### Page:
++++++

Earlier today I was discussing outstanding API issues with Tim and he
mentioned that GTK_OBJECT_DESTROYED() should be at least deprecated
and possible removed entirely.

In GTK+-1.2, GTK_OBJECT_DESTROYED() was used to check whether
gtk_object_destroy() had previously been called. In theory, almost
every widget method should have looked like:

  mywidget_frobate (MyWidget *widget)
    if (GTK_OBJECT_DESTROYED (widget))

Obviously, almost nobody did this. In GTK+-2.0 the ::destroy signal no
longer should put a widget to a in a "destroyed" state; instead it
resets the widget to a valid, but disconnected state.

GTK+ now internally sets the DESTROYED flag before calling ::destroy
to catch recursie calls to gtk_widget_destroy(), but then clears it
after the emission is done.

Checking the DESTROYED flag is then not useful any more, but worse
uses of GTK_OBJECT_DESTROYED() probably indicates code that is
assuming that it can detect whether the object has been previously
been destroyed with this flag.

++++++

Stored entries
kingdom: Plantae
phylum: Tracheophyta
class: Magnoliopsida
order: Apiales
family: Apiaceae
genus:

++++++

### Exercise:
Translate this sentence from the GTK+ message into Spanish: "In GTK+-1.2, GTK_OBJECT_DESTROYED() was used to check whether gtk_object_destroy() had previously been called."

### Solution below:
En GTK+-1.2, GTK_OBJECT_DESTROYED() se usaba para comprobar si gtk_object_destroy() se había llamado previamente.